[Testo della pagina]:
----

10 Ottobre 2024
Fabio Mazza Julius Evola Libreria

“Ottant’anni di Rivolta contro il mondo moderno”

di Fabio Mazza
Il 7 Giugno si è tenuta a Roma, un’interessante conferenza organizzata dalla Fondazione Evola, dalla Scuola Romana di Filosofia politica e dalle Edizioni Mediterranee, presso la Sala de “L’Universale” Libreria/Galleria delle Arti, e presentata dal dott. Gianfranco De Turris, nel quarantennale della scomparsa terrena di Julius Evola. Questo è uno dei molteplici convegni che sono stati organizzati, in questi giorni, da diverse personalità ed associazioni culturali, per ricordare la vita e le opere del Barone. La particolarità di quella in oggetto è indubbiamente quella di provenire dalla Fondazione che lo stesso Evola volle nelle sue ultime volontà e nel voler discutere sulla valenza attuale di una delle sue opere più famose cioè, Rivolta contro il mondo moderno. E d’altro canto, la caratura dei relatori non ha davvero deluso le aspettative del pubblico accorso, piuttosto interessato.

----

[Record archiviati]:
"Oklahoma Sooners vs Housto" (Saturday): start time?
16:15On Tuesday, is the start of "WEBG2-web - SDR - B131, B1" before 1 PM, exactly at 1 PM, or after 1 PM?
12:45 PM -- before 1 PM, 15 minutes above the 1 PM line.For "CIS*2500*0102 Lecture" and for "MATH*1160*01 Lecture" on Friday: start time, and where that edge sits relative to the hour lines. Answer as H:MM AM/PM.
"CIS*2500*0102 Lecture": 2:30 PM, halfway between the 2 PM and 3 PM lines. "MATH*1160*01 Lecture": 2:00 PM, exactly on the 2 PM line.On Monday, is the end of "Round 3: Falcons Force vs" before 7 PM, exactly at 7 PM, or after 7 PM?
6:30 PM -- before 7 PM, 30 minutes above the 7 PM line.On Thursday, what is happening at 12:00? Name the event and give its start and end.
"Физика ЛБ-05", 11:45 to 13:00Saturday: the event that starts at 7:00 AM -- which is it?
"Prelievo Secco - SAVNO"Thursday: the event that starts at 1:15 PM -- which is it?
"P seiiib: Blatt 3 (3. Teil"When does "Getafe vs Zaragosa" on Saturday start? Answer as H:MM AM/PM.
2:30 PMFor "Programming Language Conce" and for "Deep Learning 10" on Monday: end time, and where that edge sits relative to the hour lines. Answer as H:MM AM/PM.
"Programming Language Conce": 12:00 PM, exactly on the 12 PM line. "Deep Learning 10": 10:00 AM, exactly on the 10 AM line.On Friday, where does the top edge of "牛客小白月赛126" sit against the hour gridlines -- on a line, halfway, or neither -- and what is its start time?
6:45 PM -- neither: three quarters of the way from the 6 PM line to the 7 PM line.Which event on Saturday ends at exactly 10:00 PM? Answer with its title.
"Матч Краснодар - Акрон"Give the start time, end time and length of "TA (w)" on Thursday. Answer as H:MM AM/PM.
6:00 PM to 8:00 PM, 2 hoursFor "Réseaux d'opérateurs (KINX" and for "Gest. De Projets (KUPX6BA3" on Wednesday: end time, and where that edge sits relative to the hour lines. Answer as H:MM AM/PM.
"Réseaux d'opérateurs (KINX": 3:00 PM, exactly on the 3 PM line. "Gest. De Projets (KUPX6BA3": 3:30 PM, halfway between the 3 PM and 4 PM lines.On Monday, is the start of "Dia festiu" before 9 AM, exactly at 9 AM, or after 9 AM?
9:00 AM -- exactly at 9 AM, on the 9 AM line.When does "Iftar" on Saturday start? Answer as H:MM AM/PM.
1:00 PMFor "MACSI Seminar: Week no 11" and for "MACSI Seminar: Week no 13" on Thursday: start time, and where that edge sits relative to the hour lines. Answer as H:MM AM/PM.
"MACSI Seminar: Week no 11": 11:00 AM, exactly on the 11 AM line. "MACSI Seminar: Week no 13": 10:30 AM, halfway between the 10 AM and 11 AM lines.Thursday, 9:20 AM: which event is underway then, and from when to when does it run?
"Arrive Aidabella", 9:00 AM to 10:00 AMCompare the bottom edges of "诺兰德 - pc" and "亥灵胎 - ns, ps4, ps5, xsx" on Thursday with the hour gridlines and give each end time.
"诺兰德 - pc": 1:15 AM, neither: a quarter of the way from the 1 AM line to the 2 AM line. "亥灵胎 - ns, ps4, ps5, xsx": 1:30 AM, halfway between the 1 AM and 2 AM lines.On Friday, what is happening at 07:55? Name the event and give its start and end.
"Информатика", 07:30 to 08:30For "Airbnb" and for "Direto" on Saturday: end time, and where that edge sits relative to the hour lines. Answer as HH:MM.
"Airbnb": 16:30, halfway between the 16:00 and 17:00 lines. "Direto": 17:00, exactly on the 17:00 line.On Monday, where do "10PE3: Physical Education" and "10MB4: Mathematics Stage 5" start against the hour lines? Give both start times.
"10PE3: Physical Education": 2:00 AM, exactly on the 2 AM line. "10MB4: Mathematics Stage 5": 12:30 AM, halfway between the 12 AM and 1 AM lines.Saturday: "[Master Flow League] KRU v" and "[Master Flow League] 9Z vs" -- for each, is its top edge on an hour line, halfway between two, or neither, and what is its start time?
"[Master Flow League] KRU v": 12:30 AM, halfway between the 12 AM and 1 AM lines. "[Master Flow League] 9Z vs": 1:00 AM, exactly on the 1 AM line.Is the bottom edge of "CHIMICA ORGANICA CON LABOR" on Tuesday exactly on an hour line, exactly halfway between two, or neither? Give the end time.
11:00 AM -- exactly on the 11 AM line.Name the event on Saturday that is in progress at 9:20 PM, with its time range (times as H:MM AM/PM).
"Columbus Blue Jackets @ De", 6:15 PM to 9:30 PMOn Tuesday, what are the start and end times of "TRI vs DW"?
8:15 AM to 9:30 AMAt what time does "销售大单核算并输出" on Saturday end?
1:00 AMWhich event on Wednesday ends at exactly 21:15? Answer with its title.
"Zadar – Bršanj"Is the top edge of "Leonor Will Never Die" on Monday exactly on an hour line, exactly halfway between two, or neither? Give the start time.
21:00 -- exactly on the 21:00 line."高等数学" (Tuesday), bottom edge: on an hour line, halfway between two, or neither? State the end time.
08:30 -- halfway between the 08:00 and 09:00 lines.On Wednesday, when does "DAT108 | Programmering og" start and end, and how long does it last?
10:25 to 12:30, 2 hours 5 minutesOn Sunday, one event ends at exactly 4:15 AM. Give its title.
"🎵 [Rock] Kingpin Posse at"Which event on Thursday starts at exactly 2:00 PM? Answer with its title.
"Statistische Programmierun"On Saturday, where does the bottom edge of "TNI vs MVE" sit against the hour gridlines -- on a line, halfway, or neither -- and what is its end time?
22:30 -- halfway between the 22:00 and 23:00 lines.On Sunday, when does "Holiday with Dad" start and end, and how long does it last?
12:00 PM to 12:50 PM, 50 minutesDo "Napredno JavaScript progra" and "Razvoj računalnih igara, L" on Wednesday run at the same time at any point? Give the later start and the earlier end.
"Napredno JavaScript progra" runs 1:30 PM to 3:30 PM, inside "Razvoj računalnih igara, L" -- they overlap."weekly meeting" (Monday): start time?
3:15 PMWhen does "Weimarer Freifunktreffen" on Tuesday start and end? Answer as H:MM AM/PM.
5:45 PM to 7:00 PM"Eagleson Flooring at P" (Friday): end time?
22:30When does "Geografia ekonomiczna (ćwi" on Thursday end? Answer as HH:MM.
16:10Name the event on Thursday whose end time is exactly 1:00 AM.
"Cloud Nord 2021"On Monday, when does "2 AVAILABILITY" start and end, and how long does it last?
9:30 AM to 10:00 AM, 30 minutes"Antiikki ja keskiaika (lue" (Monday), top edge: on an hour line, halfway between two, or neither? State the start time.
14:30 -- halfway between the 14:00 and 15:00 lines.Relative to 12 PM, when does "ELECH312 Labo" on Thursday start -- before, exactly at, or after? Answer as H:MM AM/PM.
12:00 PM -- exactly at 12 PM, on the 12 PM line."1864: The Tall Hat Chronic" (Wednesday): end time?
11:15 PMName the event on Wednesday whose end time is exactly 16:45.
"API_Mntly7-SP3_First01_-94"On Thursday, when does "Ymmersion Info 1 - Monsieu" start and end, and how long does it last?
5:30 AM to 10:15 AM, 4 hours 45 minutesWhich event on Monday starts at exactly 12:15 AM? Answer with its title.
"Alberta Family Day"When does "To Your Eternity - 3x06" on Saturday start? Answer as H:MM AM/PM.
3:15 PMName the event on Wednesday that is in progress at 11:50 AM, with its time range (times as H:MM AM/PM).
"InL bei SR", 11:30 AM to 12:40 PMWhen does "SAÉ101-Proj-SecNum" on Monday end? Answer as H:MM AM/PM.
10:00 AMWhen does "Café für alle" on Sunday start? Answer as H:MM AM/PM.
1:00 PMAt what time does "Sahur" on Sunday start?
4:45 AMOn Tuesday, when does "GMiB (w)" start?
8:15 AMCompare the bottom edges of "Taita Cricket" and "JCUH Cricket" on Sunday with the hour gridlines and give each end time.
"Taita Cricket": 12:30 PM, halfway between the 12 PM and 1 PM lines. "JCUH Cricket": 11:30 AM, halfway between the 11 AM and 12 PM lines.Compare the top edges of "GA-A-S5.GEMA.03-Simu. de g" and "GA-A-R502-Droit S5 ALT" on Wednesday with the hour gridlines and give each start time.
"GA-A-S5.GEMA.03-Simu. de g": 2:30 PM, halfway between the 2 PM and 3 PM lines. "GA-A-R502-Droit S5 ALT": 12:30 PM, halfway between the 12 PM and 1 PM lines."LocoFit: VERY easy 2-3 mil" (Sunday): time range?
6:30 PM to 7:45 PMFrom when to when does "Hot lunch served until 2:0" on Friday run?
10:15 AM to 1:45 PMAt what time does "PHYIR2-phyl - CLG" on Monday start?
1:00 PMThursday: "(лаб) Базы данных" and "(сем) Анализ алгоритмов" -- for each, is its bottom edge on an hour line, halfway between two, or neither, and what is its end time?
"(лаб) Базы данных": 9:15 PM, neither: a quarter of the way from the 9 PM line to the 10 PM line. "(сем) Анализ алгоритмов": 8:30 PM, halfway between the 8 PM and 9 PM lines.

----

[Consegna]: Stabilisci se ciascuna affermazione concorda con il testo sulla conferenza romana, rispondendo sì o no e citando alla lettera le parole del testo che decidono. 1. La conferenza si è svolta a Roma il 7 giugno. 2. La conferenza è stata presentata da Fabio Mazza. 3. I relatori hanno deluso le aspettative del pubblico. I record costituiscono materiale a sé, distinto dal testo.

[Soluzione svolta]:
1. Sì: «Il 7 Giugno si è tenuta a Roma»
2. No: «presentata dal dott. Gianfranco De Turris»
3. No: «la caratura dei relatori non ha davvero deluso le aspettative del pubblico accorso»